- Python >= 2.7
- Pandas >= 0.14.1
- Spark / PySpark
- python src/geneSpark.py [-o OUTPUT_FILE] [-u UPSTREAM_BASE_PAIRS] [-d DOWNSTREAM_BASE_PAIRS] INPUT_FILE
- /PATH/TO/spark-VERSION/bin/spark-submit --master local[2] src/geneSpark_spark.py [-o OUTPUT_FILE] [-u UPSTREAM_BASE_PAIRS] [-d DOWNSTREAM_BASE_PAIRS] INPUT_FILE
- This is just an example using 2 cores of a local machine. Change local[2] to customize to the number of cores in your machine.
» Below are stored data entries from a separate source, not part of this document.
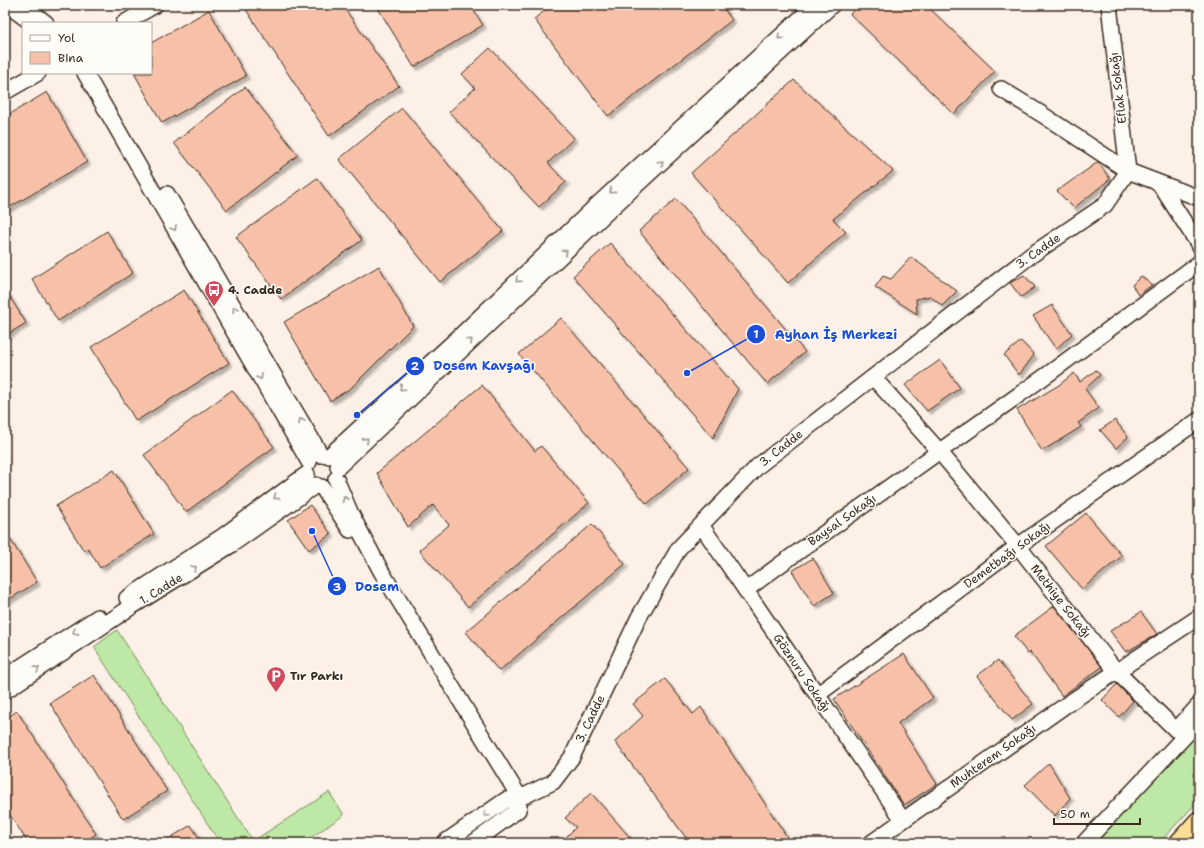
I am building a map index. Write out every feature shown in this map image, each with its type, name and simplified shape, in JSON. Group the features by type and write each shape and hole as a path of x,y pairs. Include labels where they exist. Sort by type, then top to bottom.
{"highway":[{"path":"1181,843 1199,823"}],"street":[{"path":"126,22 155,5"},
{"path":"322,471 454,341 596,206 814,5"},
{"path":"322,471 599,220 832,5"},
{"name":"Eflak Sokağı","path":"1109,5 1128,171"},
{"path":"15,6 31,22"},
{"path":"15,6 44,22"},
{"path":"5,92 36,74"},
{"path":"86,74 146,168"},
{"path":"96,74 146,168 322,471 350,512 381,571 520,798 518,810 472,843"},
{"path":"1001,89 1128,171 1199,198"},
{"name":"3. Cadde","path":"444,843 506,800 520,798 553,782 572,757 640,616 679,548 758,466 1030,256 1105,205 1128,171"},
{"path":"1159,183 1199,245"},
{"name":"Baysal Sokağı","path":"746,590 938,451 1051,372 1199,263"},
{"name":"Methiye Sokağı","path":"873,377 1018,546 1116,671 1176,730"},
{"name":"Demetbağı Sokağı","path":"818,695 1018,546 1199,420"},
{"name":"1. Cadde","path":"5,677 128,603 221,544 322,471"},
{"name":"Göznuru Sokağı","path":"701,525 903,820"},
{"name":"1. Cadde","path":"5,691 128,603"},
{"name":"Muhterem Sokağı","path":"871,843 1066,705 1199,617"},
{"path":"1109,816 1159,749 1199,706"},
{"path":"1084,843 1199,721"}],"green space":[{"path":"117,630 253,841 329,792 344,815 303,843 220,843 94,647"},
{"path":"1199,729 1199,800 1159,843 1089,843"}],"building":[{"path":"243,5 342,5 399,86 329,136"},
{"path":"376,5 470,5 483,25 414,67"},
{"path":"552,5 721,5 732,20 608,116 534,19"},
{"path":"859,5 926,5 995,71 954,114 850,14"},
{"path":"209,10 246,76 162,123 135,74 152,74 152,42"},
{"path":"490,48 574,138 548,163 566,182 539,207 449,112 475,88 462,74"},
{"path":"794,80 893,171 833,219 846,232 788,283 691,173"},
{"path":"245,87 298,155 227,210 174,143"},
{"path":"47,92 87,162 5,210 5,117"},
{"path":"402,108 503,231 440,282 339,159"},
{"path":"1098,162 1110,179 1074,208 1057,191"},
{"path":"317,178 362,240 281,299 236,237"},
{"path":"676,199 805,352 767,384 639,231"},
{"path":"107,231 133,273 58,321 32,279"},
{"path":"610,243 738,389 713,438 573,276"},
{"path":"911,257 957,291 942,306 930,296 916,299 917,314 875,287 883,276 891,279"},
{"path":"379,266 413,326 351,388 330,401 284,322"},
{"path":"1024,275 1035,287 1021,297 1010,283"},
{"path":"1141,276 1152,285 1138,295 1132,285"},
{"path":"5,289 26,323 5,336"},
{"path":"184,290 229,363 136,421 91,347"},
{"path":"1052,305 1072,334 1056,349 1033,316"},
{"path":"561,318 689,468 647,504 519,354"},
{"path":"1021,341 1034,355 1019,375 1004,355"},
{"path":"940,360 960,388 927,411 905,385"},
{"path":"1096,370 1100,375 1085,389 1099,408 1078,423 1081,427 1042,451 1017,410 1059,385 1074,373 1080,382"},
{"path":"482,385 535,451 541,446 589,503 468,607 419,550 449,525 433,505 408,527 377,473"},
{"path":"232,390 274,447 186,512 144,455"},
{"path":"1115,420 1128,437 1116,448 1100,430"},
{"path":"114,470 154,534 100,568 88,548 84,551 56,506"},
{"path":"310,505 331,534 309,550 288,520"},
{"path":"1086,513 1122,556 1082,589 1046,546"},
{"path":"592,524 625,564 499,671 466,632"},
{"path":"5,531 37,582 5,602"},
{"path":"813,558 834,593 814,606 792,571"},
{"path":"1054,606 1102,667 1062,696 1030,652 1028,654 1014,636"},
{"path":"1141,612 1157,634 1126,652 1110,631"},
{"path":"904,654 933,698 898,723 937,784 904,805 834,699"},
{"path":"998,660 1033,704 1012,720 977,676"},
{"path":"94,675 167,791 123,819 50,703"},
{"path":"665,679 693,714 701,707 791,843 690,843 615,742 643,716 633,704"},
{"path":"1117,684 1133,701 1119,717 1102,700"},
{"path":"17,711 96,834 83,843 28,843 5,807 5,719"},
{"path":"1049,763 1070,798 1055,816 1025,785"},
{"path":"591,793 635,843 560,843 576,827 565,818"},
{"path":"191,825 202,843 162,843"}],"place":[{"name":"4. Cadde","path":"214,307"},
{"name":"Ayhan İş Merkezi","path":"687,373"},
{"name":"Dosem Kavşağı","path":"357,415"},
{"name":"Dosem","path":"312,531"},
{"name":"Tır Parkı","path":"276,693"}]}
To learn how many cores your machine has, type
sysctl -n hw.ncpu
in the Terminal (command-line). For more options, please have a look at Spark documentation
The Apache Spark version of geneSpark runs approximately 5X faster (relative to geneSpark using only the Pandas and Numpy library of Python) in a local machine with 2 cores. In a local machine with 8 cores, the Spark version of geneSpark runs 11X faster. The more cores your system has, the faster Spark geneSpark finishes its run.
Apache Spark geneSpark is designed to scale up and leverage the power of thousands of computing cores of any HPC environment via the MapReduce framework.